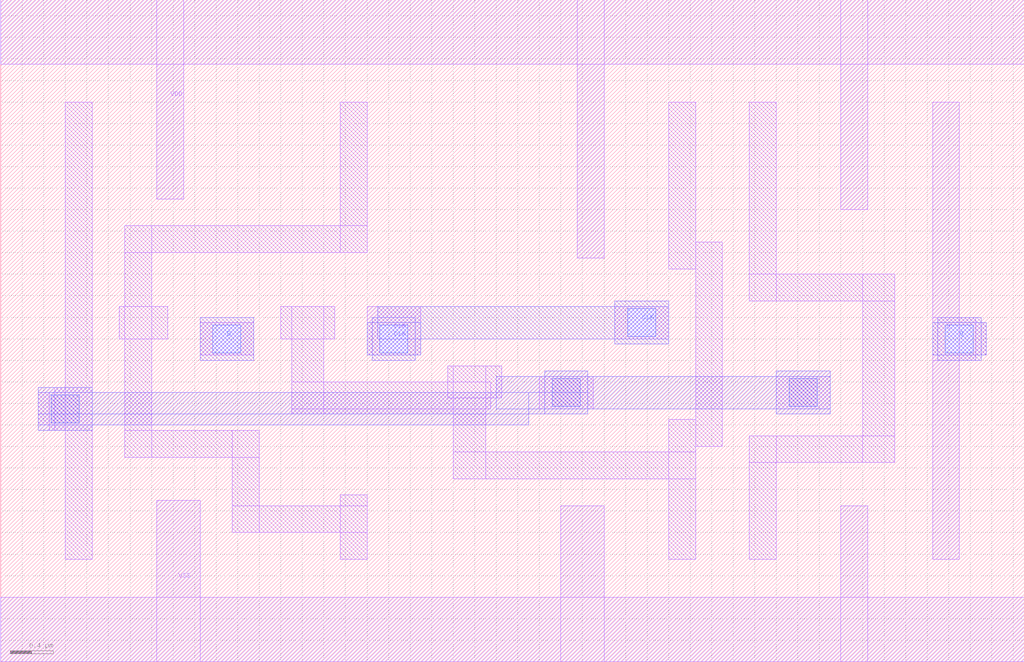
<source format=lef>
# Copyright 2022 Google LLC
# Licensed under the Apache License, Version 2.0 (the "License");
# you may not use this file except in compliance with the License.
# You may obtain a copy of the License at
#
#      http://www.apache.org/licenses/LICENSE-2.0
#
# Unless required by applicable law or agreed to in writing, software
# distributed under the License is distributed on an "AS IS" BASIS,
# WITHOUT WARRANTIES OR CONDITIONS OF ANY KIND, either express or implied.
# See the License for the specific language governing permissions and
# limitations under the License.
VERSION 5.7 ;
BUSBITCHARS "[]" ;
DIVIDERCHAR "/" ;

MACRO gf180mcu_osu_sc_gp9t3v3__dlat_1
  CLASS CORE ;
  ORIGIN 0 0 ;
  FOREIGN gf180mcu_osu_sc_gp9t3v3__dlat_1 0 0 ;
  SIZE 9.5 BY 6.15 ;
  SYMMETRY X Y ;
  SITE gf180mcu_osu_sc_gp9t3v3 ;
  PIN VDD
    DIRECTION INOUT ;
    USE POWER ;
    SHAPE ABUTMENT ;
    PORT
      LAYER MET1 ;
        RECT 0 5.55 9.5 6.15 ;
        RECT 7.8 4.2 8.05 6.15 ;
        RECT 5.35 3.75 5.6 6.15 ;
        RECT 1.45 4.3 1.7 6.15 ;
    END
  END VDD
  PIN VSS
    DIRECTION INOUT ;
    USE GROUND ;
    PORT
      LAYER MET1 ;
        RECT 0 0 9.5 0.6 ;
        RECT 7.8 0 8.05 1.45 ;
        RECT 5.2 0 5.6 1.45 ;
        RECT 1.45 0 1.85 1.5 ;
    END
  END VSS
  PIN CLK
    DIRECTION INPUT ;
    USE CLOCK ;
    PORT
      LAYER MET1 ;
        RECT 5.7 3 6.2 3.3 ;
        RECT 3.4 2.85 3.9 3.3 ;
      LAYER MET2 ;
        RECT 5.7 2.95 6.2 3.35 ;
        RECT 3.5 3 6.2 3.3 ;
        RECT 3.4 2.85 3.9 3.15 ;
        RECT 3.45 2.8 3.85 3.2 ;
      LAYER VIA12 ;
        RECT 3.52 2.87 3.78 3.13 ;
        RECT 5.82 3.02 6.08 3.28 ;
    END
  END CLK
  PIN D
    DIRECTION INPUT ;
    USE SIGNAL ;
    PORT
      LAYER MET1 ;
        RECT 1.85 2.85 2.35 3.15 ;
      LAYER MET2 ;
        RECT 1.85 2.8 2.35 3.2 ;
      LAYER VIA12 ;
        RECT 1.97 2.87 2.23 3.13 ;
    END
  END D
  PIN Q
    DIRECTION OUTPUT ;
    USE SIGNAL ;
    PORT
      LAYER MET1 ;
        RECT 8.65 2.85 9.15 3.15 ;
        RECT 8.65 2.8 9.05 3.2 ;
        RECT 8.65 0.95 8.9 5.2 ;
      LAYER MET2 ;
        RECT 8.65 2.85 9.15 3.15 ;
        RECT 8.7 2.8 9.1 3.2 ;
      LAYER VIA12 ;
        RECT 8.77 2.87 9.03 3.13 ;
    END
  END Q
  OBS
    LAYER MET2 ;
      RECT 7.2 2.3 7.7 2.7 ;
      RECT 5.05 2.3 5.45 2.7 ;
      RECT 4.6 2.35 7.7 2.65 ;
      RECT 0.35 2.15 0.85 2.55 ;
      RECT 0.35 2.2 4.9 2.5 ;
      RECT 0.35 2.3 5.45 2.5 ;
    LAYER VIA12 ;
      RECT 7.32 2.37 7.58 2.63 ;
      RECT 5.12 2.37 5.38 2.63 ;
      RECT 0.47 2.22 0.73 2.48 ;
    LAYER MET1 ;
      RECT 6.95 3.35 7.2 5.2 ;
      RECT 6.95 3.35 8.3 3.6 ;
      RECT 8 1.85 8.3 3.6 ;
      RECT 6.95 1.85 8.3 2.1 ;
      RECT 6.95 0.95 7.2 2.1 ;
      RECT 6.2 3.65 6.45 5.2 ;
      RECT 6.45 2 6.7 3.9 ;
      RECT 2.6 3 3.1 3.3 ;
      RECT 2.7 2.3 3 3.3 ;
      RECT 4.15 2.45 4.65 2.75 ;
      RECT 2.7 2.3 4.5 2.6 ;
      RECT 2.7 2.35 4.55 2.6 ;
      RECT 4.2 1.7 4.5 2.75 ;
      RECT 6.2 0.95 6.45 2.25 ;
      RECT 4.2 1.7 6.45 1.95 ;
      RECT 3.15 3.8 3.4 5.2 ;
      RECT 1.15 3.8 3.4 4.05 ;
      RECT 1.15 1.9 1.4 4.05 ;
      RECT 1.1 3 1.55 3.3 ;
      RECT 1.15 1.9 2.4 2.15 ;
      RECT 2.15 1.2 2.4 2.15 ;
      RECT 3.15 0.95 3.4 1.55 ;
      RECT 2.15 1.2 3.4 1.45 ;
      RECT 0.6 0.95 0.85 5.2 ;
      RECT 0.5 2.15 0.85 2.55 ;
      RECT 0.35 2.2 0.85 2.5 ;
      RECT 0.45 2.15 0.85 2.5 ;
      RECT 7.2 2.35 7.7 2.65 ;
      RECT 5 2.35 5.5 2.65 ;
  END
END gf180mcu_osu_sc_gp9t3v3__dlat_1

</source>
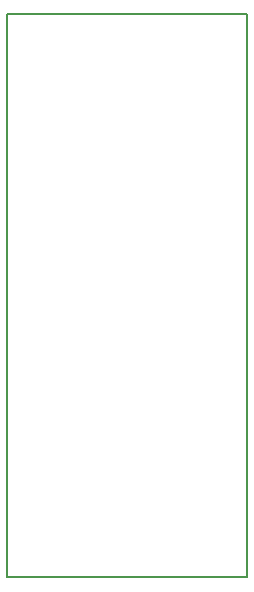
<source format=gm1>
G04 #@! TF.FileFunction,Profile,NP*
%FSLAX46Y46*%
G04 Gerber Fmt 4.6, Leading zero omitted, Abs format (unit mm)*
G04 Created by KiCad (PCBNEW 4.0.7) date 06/17/19 21:45:38*
%MOMM*%
%LPD*%
G01*
G04 APERTURE LIST*
%ADD10C,0.100000*%
%ADD11C,0.150000*%
G04 APERTURE END LIST*
D10*
D11*
X68580000Y-111125000D02*
X68580000Y-63500000D01*
X88900000Y-111125000D02*
X68580000Y-111125000D01*
X88900000Y-63500000D02*
X88900000Y-111125000D01*
X68580000Y-63500000D02*
X88900000Y-63500000D01*
M02*

</source>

[REQUIRED ACTION]
Above are the lines; repeat exactly the ones from the line containing "RECT 7.32 2.37 7.58 2.63 ;" down to the line containing "RECT 0.45 2.15 0.85 2.5 ;", both inclusive.

[RESULT BELOW]
      RECT 7.32 2.37 7.58 2.63 ;
      RECT 5.12 2.37 5.38 2.63 ;
      RECT 0.47 2.22 0.73 2.48 ;
    LAYER MET1 ;
      RECT 6.95 3.35 7.2 5.2 ;
      RECT 6.95 3.35 8.3 3.6 ;
      RECT 8 1.85 8.3 3.6 ;
      RECT 6.95 1.85 8.3 2.1 ;
      RECT 6.95 0.95 7.2 2.1 ;
      RECT 6.2 3.65 6.45 5.2 ;
      RECT 6.45 2 6.7 3.9 ;
      RECT 2.6 3 3.1 3.3 ;
      RECT 2.7 2.3 3 3.3 ;
      RECT 4.15 2.45 4.65 2.75 ;
      RECT 2.7 2.3 4.5 2.6 ;
      RECT 2.7 2.35 4.55 2.6 ;
      RECT 4.2 1.7 4.5 2.75 ;
      RECT 6.2 0.95 6.45 2.25 ;
      RECT 4.2 1.7 6.45 1.95 ;
      RECT 3.15 3.8 3.4 5.2 ;
      RECT 1.15 3.8 3.4 4.05 ;
      RECT 1.15 1.9 1.4 4.05 ;
      RECT 1.1 3 1.55 3.3 ;
      RECT 1.15 1.9 2.4 2.15 ;
      RECT 2.15 1.2 2.4 2.15 ;
      RECT 3.15 0.95 3.4 1.55 ;
      RECT 2.15 1.2 3.4 1.45 ;
      RECT 0.6 0.95 0.85 5.2 ;
      RECT 0.5 2.15 0.85 2.55 ;
      RECT 0.35 2.2 0.85 2.5 ;
      RECT 0.45 2.15 0.85 2.5 ;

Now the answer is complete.